_WORK REQUEST 1:_ In the pioneer trek passage, why were the people who died in the night not put in a grave? Answer in one to three sentences.
_WORK REQUEST 2:_
Answer these questions on the pioneer trek passage, one line each.
(a) How many others who had died in the night was the father placed with?
(b) What were the prospectors on the trail doing?
(c) Who presided over the girls' devotional?
_WORK REQUEST 3:_ Write out part of the pioneer trek passage word for word. Begin at the words "Midday, the boys", and stop after the words "of her gender.".

_PASSAGE PROVIDED:_

In the morning, he was wrapped in a blanket and placed with thirteen others who had died in the night, laid in a circle with feet to the center and heads out. The ground was frozen so hard that they could not dig a grave. Before covering them up, I looked at Father’s heavy-laced shoes guilty with the desire to appropriate them. I watched torpidly as an emaciated man scavenged Father’s shoes for himself. We prayed, paying our usual devotions to the Deity, and buried the deceased under willows and snow. We abandoned those two-wheeled man tormentors and rode the rest of the way in covered waggons, carrying on towards Brother Brigham’s prophecy.


The following day’s push was about the same as the previous—boring, tiring, hot—though sometimes contoured by the crossing of a muddy pothole or a fallen tree trunk. Occasionally NPCs peppered the trail, such as prospectors panning for gold, or a couple burying a doll baby in a tiny grave, or an apostate heckling us to turn back around, to which kids would giggle and reject the suggestion that they had any other options.

Midday, the boys and Pas broke off, and us girls waved goodbye in trepidation of one highly anticipated cutscene in our reenactment: the Women’s Pull. As one last “go get ‘em, girls!” before a dramatic uphill march, the Mas gathered us around for a devotional. They reminisced on stories of female pioneers who braved the trail without the men by their sides. Some girls around me began to cry, apparently moved by those miserable pioneer stories. The pep talk maintained the church’s usual nebulous platitudes that women are strong, women are courageous, women have a valuable role in God’s plan. Meanwhile, per church protocol, our strictly feminine devotional was being mandatorily presided over by a couple male, priesthood-holding elders—authority even the most righteous among us girls lacked prerequisite on the mere condition of her gender.

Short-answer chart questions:
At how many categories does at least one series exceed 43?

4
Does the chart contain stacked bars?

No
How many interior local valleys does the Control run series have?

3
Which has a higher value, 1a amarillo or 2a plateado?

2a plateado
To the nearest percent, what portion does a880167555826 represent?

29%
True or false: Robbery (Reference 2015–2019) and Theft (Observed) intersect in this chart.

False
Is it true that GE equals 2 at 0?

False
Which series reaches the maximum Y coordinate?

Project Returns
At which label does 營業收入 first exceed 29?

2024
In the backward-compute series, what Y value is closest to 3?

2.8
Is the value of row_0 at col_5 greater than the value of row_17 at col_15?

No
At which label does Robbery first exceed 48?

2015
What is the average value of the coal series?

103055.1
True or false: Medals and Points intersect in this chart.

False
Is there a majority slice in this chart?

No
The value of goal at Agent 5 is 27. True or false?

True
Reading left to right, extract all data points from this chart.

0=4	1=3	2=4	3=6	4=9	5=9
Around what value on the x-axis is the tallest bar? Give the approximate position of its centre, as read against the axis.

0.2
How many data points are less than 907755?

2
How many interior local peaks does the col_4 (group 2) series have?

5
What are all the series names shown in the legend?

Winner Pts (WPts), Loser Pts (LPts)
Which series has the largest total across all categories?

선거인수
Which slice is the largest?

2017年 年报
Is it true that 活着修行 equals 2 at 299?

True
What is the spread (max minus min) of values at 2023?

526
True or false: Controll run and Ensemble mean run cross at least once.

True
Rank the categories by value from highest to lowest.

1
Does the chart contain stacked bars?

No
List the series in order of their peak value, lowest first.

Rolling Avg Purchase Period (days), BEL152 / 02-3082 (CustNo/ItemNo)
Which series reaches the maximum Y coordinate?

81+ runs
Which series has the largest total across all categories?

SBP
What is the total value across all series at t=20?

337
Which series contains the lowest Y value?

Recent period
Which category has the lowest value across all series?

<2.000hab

_TASK SOLUTION 1:_ The ground was frozen so hard that they could not dig a grave. Instead, the dead were laid in a circle and buried under willows and snow.

_TASK SOLUTION 2:_
(a) Thirteen.
(b) Panning for gold.
(c) A couple of male, priesthood-holding elders.

_TASK SOLUTION 3:_
Midday, the boys and Pas broke off, and us girls waved goodbye in trepidation of one highly anticipated cutscene in our reenactment: the Women’s Pull. As one last “go get ‘em, girls!” before a dramatic uphill march, the Mas gathered us around for a devotional. They reminisced on stories of female pioneers who braved the trail without the men by their sides. Some girls around me began to cry, apparently moved by those miserable pioneer stories. The pep talk maintained the church’s usual nebulous platitudes that women are strong, women are courageous, women have a valuable role in God’s plan. Meanwhile, per church protocol, our strictly feminine devotional was being mandatorily presided over by a couple male, priesthood-holding elders—authority even the most righteous among us girls lacked prerequisite on the mere condition of her gender.